What the task requires: From the first line of the material below to the line containing "แมตช์พลังงานชี", repeat every line exactly and add nothing.

Supplied records:
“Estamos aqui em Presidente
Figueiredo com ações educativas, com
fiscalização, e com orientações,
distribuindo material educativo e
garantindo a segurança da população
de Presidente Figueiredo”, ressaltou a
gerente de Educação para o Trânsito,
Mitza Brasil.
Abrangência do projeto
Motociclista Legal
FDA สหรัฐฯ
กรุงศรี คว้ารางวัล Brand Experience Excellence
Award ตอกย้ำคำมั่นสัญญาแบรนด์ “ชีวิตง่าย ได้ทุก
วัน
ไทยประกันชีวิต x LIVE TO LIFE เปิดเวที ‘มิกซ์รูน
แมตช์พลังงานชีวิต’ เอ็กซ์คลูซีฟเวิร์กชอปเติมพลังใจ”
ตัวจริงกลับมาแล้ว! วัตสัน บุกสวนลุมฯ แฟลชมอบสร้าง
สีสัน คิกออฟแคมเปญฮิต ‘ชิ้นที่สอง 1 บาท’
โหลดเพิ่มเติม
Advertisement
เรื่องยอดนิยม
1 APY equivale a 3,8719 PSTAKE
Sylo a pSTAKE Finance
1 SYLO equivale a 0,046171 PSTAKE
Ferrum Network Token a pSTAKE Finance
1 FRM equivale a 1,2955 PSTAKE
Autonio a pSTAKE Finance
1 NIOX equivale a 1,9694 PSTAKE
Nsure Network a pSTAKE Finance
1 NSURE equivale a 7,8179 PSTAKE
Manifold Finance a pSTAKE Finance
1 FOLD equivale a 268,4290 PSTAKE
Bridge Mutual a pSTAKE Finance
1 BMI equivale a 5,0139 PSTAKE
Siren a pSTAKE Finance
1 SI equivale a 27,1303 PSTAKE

Solution:
“Estamos aqui em Presidente
Figueiredo com ações educativas, com
fiscalização, e com orientações,
distribuindo material educativo e
garantindo a segurança da população
de Presidente Figueiredo”, ressaltou a
gerente de Educação para o Trânsito,
Mitza Brasil.
Abrangência do projeto
Motociclista Legal
FDA สหรัฐฯ
กรุงศรี คว้ารางวัล Brand Experience Excellence
Award ตอกย้ำคำมั่นสัญญาแบรนด์ “ชีวิตง่าย ได้ทุก
วัน
ไทยประกันชีวิต x LIVE TO LIFE เปิดเวที ‘มิกซ์รูน
แมตช์พลังงานชีวิต’ เอ็กซ์คลูซีฟเวิร์กชอปเติมพลังใจ”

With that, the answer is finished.